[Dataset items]
* * * *

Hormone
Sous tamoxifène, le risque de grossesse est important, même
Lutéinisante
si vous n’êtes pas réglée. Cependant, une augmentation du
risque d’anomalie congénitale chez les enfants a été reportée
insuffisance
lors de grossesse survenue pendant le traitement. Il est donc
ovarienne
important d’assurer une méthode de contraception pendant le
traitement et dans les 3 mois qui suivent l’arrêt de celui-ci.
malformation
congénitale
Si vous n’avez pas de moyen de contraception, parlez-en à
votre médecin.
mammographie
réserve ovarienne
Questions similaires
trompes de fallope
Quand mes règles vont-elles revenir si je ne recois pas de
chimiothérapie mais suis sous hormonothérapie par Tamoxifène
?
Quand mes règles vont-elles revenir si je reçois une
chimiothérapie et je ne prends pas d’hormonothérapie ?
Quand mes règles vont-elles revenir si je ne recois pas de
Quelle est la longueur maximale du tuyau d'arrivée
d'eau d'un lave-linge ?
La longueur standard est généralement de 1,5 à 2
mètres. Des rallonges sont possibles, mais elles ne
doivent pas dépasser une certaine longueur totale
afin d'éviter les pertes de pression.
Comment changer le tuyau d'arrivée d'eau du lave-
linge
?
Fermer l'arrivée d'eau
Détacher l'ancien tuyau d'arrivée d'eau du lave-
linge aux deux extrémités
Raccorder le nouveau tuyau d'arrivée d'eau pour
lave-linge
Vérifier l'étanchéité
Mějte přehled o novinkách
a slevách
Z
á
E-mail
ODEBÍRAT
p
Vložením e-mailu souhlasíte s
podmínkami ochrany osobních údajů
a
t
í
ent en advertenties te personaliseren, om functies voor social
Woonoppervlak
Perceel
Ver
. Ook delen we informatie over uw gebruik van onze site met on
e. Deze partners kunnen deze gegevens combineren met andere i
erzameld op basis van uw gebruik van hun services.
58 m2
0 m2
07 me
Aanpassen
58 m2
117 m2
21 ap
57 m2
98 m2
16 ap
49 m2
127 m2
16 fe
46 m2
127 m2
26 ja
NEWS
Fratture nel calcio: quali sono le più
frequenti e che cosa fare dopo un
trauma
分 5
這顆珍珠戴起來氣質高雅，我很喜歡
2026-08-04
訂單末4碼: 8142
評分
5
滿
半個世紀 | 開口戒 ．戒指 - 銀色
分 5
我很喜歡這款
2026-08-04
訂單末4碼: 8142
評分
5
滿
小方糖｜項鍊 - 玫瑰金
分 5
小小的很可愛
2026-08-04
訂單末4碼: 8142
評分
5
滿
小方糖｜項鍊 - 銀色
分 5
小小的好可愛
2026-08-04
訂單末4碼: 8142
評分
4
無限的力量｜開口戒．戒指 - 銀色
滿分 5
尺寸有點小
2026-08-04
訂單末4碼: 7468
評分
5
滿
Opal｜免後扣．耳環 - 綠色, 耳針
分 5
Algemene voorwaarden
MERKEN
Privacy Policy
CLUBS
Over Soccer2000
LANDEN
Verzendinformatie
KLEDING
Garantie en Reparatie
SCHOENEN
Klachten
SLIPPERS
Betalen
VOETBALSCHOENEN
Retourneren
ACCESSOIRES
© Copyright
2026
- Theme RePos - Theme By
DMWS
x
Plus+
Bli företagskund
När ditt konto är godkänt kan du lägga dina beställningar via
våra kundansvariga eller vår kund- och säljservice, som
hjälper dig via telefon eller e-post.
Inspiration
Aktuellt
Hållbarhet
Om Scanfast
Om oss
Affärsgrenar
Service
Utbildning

* * * *

*Problem to work on:* Search the entries for the string "gebruik" and copy each line where it occurs.

*Task response:*
. Ook delen we informatie over uw gebruik van onze site met on
erzameld op basis van uw gebruik van hun services.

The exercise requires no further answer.